September 24, 2010

Okay, well THAT'S a new one...

I realize I'm not the most non-descript person around--the combination of a boulder-like head, pile of Shoney's Big Boy hair on top, and being on the slightly husky side (in the mushy tub-o'-lard sense) all mean that I could pretty easily be picked out in a crowd.

This is me, striking a mock-serious pose that helps hide some of my double-chinned-ness:


(For comparison purposes...Shoney's Big Boy, boulders, and something smooth and creamy.)

So, having that sort of description, you'd think I'd never get that "Hey, you look like [insert name of handsome celebrity]" comment from people, but as a matter of fact, I do occasionally get a few comparisons.

Now, I think I bear a pretty good resemblance to a middle-aged Raymond Burr, but that's neither here nor there. We're talking about what other people say, after all.

A long time ago, I used to go to church with an old fellow who would tell me every Sunday (morning and evening) that I looked just like "Voice of the Crimson Tide" Eli Gold. (Eli used to have big hair, too.) Several other folks have made the comparison, too--especially when I imitate his voice and scream "WHITEKNUCKLEWEEKEND!!" (Which I try not to do very much.)

My kids, of all people, have several times mentioned that they think I look like local veteran Fox news anchor Scott Richards. (Shown here about ten years ago before he started slathering on the hair product.)

So, I have sorta gotten used to those comparisons. However, today I got a new one, and I think I'm insulted.

I was walking into the credit union to get a check cashed, and this happy bald guy (who himself looked like Michael Chiklis--or Don Rickles) comes bopping out and nods hello and brightly (and loudly) says, "HEY, YOU LOOK LIKE STEPHEN KING!!"


I was immediately tang-tongueled and managed to say something like, "Oh, okay, hi? THANKS!?" and walked on in the lobby, but I gotta say, it threw me.

Muppet-mouthed, weird-eyed, occasionally-beared, flop-haired Stephen King?

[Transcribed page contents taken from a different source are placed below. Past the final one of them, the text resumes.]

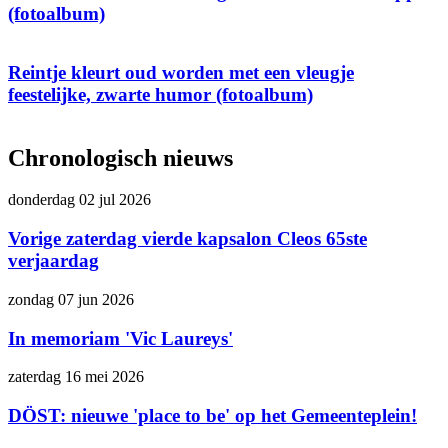
(fotoalbum)
Reintje kleurt oud worden met een vleugje
feestelijke, zwarte humor (fotoalbum)
Chronologisch nieuws
donderdag 02 jul 2026
Vorige zaterdag vierde kapsalon Cleos 65ste
verjaardag
zondag 07 jun 2026
In memoriam 'Vic Laureys'
zaterdag 16 mei 2026
DÖST: nieuwe 'place to be' op het Gemeenteplein!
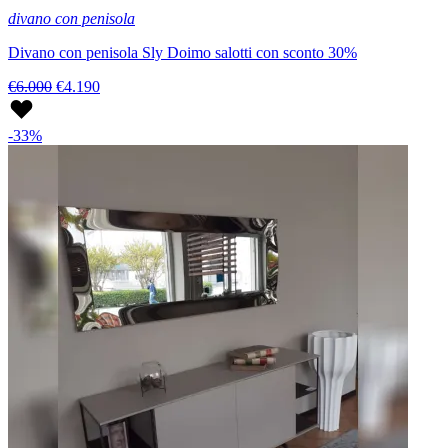
divano con penisola
Divano con penisola Sly Doimo salotti con sconto 30%
€6.000
€4.190
-33%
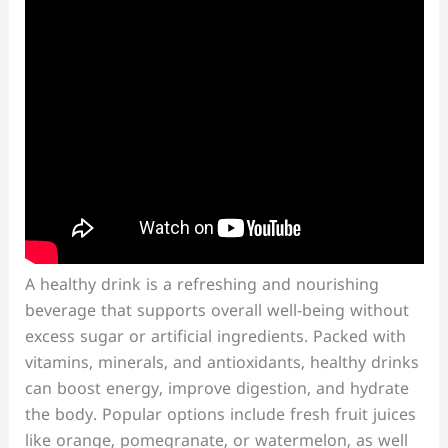
A healthy drink is a refreshing and nourishing
beverage that supports overall well-being without
excess sugar or artificial ingredients. Packed with
vitamins, minerals, and antioxidants, healthy drinks
can boost energy, improve digestion, and hydrate
the body. Popular options include fresh fruit juices
like orange, pomegranate, or watermelon, as well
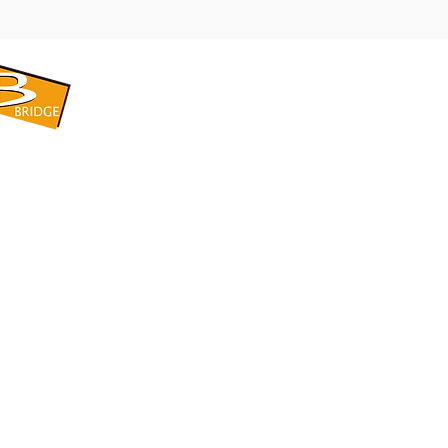
​BRIDGE CORPORATION
​株式会社ブリッジ
〒599-8104 大阪府堺市東区引野町1-5-1
TEL: 072-253-2205 FAX: 072-247-5870
bridge@violet.plala.or.jp
©2022 by 株式会社ブリッジ -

Now I'm just gonna feel all creepy and peculiar the rest of the day.

Posted by Terry Oglesby at September 24, 2010 02:30 PM

Well, Possum, take the notion and run. Impersonate King, go into his bank accounts, and send all the kids through graduate school.

He wouldn't miss the money.

Posted by: Janis Gore at September 24, 2010 06:22 PM

Hmmmm--maybe I could take him to my remote forest cabin and keep him against his will...

Posted by: Terry Oglesby at September 27, 2010 07:22 AM

You think Will Smith will play you in the movie based on this tense, action packed & pulse pounding set of observations? Us Possum Watchers would like your thoughts on 16:1 too, yet again.

Posted by: Chef Tony at September 27, 2010 10:53 PM

Tony! I am STILL at a loss for which particular "16:1" you're talking about!

Posted by: Terry Oglesby at September 28, 2010 07:18 AM

It's either gold to silver or how many of the bums we run out of DC each election. I for get which as I'm old (60 now) you know.

Posted by: Chef Tony at September 30, 2010 11:51 AM

You know, after a little Googling on the topic of "16:1", I once again came away surprised at how tame our politics are nowadays, despite all the hand-wringing from Concerned-Americans.